A REVIEW OF ADAM AND THE PARADISE GARDEN BY PETER GILBERT AND TOM HOLT
Adam and the Paradise Garden by Peter Gilbert and Tom Holt was published by the Acolyte Press in Amsterdam in 1983.
by FC, 15 July 2017
If the numbers twenty-two, fifteen, fourteen, twelve-and-a-half, twelve, eleven, and nine suggest the ages of characters who might turn up (along with quite a few elders) in interesting roles in an unusual novel, then look no further than Adam and the Paradise Garden by Peter Gilbert and Tom Holt (Amsterdam, Acolyte Press, 1992). Your look in its direction will net the titillation of well-limned sex occurring between teens and men and between teens and teens and in combinations a bit beyond those ranges. Further, you will be drawn into a plot which provides more than excuses for crotch-twitching encounters.
Behind the shenanigans of males and males – novices and pros – is a mystery: a boarding school student’s disappearance (Runaway? Suicide? Murder?). Innocents and the suspicious play their parts in the situation’s path toward solution. If only the missing boy’s diary might be found. . .

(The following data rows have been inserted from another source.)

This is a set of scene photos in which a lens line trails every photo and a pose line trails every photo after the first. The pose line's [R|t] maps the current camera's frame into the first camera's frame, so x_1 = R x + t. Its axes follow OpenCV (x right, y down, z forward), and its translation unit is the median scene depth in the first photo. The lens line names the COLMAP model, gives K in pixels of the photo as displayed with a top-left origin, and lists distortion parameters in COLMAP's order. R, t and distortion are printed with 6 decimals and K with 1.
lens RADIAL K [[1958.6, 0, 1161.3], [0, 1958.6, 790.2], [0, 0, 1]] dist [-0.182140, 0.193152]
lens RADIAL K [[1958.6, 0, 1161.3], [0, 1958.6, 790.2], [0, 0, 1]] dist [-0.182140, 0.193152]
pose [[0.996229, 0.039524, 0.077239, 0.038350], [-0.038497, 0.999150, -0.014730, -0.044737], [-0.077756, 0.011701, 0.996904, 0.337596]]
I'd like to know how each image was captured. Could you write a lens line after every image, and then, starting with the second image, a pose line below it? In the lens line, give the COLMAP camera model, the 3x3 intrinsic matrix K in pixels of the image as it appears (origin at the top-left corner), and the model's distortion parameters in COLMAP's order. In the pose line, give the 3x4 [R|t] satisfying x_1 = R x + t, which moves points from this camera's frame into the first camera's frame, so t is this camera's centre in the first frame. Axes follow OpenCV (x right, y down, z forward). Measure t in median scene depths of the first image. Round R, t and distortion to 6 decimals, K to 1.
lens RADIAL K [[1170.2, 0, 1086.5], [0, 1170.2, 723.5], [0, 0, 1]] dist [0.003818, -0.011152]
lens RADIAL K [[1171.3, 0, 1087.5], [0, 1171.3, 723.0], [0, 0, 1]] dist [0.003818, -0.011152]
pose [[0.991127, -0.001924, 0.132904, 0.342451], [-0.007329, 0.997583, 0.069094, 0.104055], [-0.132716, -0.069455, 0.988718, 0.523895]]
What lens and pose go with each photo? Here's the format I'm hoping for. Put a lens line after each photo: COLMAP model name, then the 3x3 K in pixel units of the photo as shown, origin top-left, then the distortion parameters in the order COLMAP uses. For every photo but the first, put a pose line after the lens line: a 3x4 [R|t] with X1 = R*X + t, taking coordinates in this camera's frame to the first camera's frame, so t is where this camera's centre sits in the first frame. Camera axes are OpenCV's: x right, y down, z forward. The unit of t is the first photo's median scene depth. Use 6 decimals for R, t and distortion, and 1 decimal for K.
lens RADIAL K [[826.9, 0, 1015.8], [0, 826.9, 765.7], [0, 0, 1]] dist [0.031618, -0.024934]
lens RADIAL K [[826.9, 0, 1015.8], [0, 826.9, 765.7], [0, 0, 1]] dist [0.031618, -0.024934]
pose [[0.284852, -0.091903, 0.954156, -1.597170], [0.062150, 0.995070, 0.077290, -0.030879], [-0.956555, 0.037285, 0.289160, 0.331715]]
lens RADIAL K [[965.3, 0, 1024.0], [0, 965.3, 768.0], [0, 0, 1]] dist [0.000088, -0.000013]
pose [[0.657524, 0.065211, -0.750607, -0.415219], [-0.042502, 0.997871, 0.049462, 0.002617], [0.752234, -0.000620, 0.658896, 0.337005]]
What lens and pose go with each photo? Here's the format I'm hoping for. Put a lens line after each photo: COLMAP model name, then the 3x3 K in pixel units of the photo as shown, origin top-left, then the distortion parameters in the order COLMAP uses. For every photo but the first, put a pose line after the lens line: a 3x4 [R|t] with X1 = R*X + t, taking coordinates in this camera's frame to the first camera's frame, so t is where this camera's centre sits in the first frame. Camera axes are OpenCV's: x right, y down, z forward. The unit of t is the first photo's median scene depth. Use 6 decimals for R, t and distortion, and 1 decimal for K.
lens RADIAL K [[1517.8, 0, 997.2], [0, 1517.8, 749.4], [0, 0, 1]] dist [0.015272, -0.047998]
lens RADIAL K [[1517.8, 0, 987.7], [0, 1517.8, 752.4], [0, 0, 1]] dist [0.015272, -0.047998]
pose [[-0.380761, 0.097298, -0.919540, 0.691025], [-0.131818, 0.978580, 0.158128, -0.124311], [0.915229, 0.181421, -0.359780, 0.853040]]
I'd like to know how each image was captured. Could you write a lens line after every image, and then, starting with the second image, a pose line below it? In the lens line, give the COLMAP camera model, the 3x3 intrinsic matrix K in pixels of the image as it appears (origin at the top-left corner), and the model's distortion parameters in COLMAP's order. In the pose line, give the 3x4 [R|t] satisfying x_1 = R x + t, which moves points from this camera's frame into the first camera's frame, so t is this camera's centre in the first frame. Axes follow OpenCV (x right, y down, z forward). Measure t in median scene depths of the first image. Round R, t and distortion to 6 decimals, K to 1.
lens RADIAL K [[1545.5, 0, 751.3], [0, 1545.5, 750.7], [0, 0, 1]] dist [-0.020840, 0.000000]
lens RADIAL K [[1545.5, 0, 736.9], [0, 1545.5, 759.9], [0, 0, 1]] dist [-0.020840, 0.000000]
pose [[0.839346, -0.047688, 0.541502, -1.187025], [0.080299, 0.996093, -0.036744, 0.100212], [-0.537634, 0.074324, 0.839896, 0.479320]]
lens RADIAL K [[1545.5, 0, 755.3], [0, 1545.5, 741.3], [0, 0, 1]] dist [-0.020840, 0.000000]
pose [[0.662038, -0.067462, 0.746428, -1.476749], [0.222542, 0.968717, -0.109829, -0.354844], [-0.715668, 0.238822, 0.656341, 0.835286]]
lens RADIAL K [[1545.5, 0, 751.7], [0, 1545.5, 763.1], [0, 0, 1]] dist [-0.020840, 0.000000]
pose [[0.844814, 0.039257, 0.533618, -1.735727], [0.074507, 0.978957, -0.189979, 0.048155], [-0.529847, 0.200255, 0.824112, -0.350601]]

Along the way, the story branches into an old tradition of the school, tiddling, which brings the pubescent teens intimacies with four emergent boys. The reader thinks this to be a side-step. In fact, it provides the fulcrum on which the plotline begins its twists. The author's gripping description of the pursuit of tiddling and its pleasures raises questions which may enthrall readers' minds beyond the book's content.
By adroit turns (some less so in latter stages), the authors commingle their characters in unexpected, revealing ways, and manage the sudden disappearance of another student, the complicated Adam who, since page one, has held in thrall his friend Ben.
Again, foul play is suspected. It is there, but is not what we can imagine. Rather, we are thrust into an auction in London for the benefit of science. Medical science, of a decidedly private nature – or so it seems. A dark background thus is revealed to allow us to grasp the opening and subsequent circumstances, which include how Adam developed as he did. A rocky island near Scotland becomes the destination for everyone’s attention as the mysteries unravel and seek resolution and an appropriate denouement.
Virtually no faults are to be discovered in the novel’s first half. Its structure and content are ninety-percent inclusive, reasonable, vivid, living. The mid-point twist finds the authors in what appears to be some state of haste. They allow the balance, so well-wrought before, of elements to shift. Events’ speeds exceed our ability to believe. Missing are the nuances of personal relationships that so absorbed the persons involved (and we readers). Last minute efforts do regain the effect of the start, but without the mastery observed earlier from first sentence to last in Bob Henderson’s Attic Adolescent.
Adam and the Paradise Garden has, besides, finely-written erotic passages that for some readers will more than compensate for its shakily constructed final third.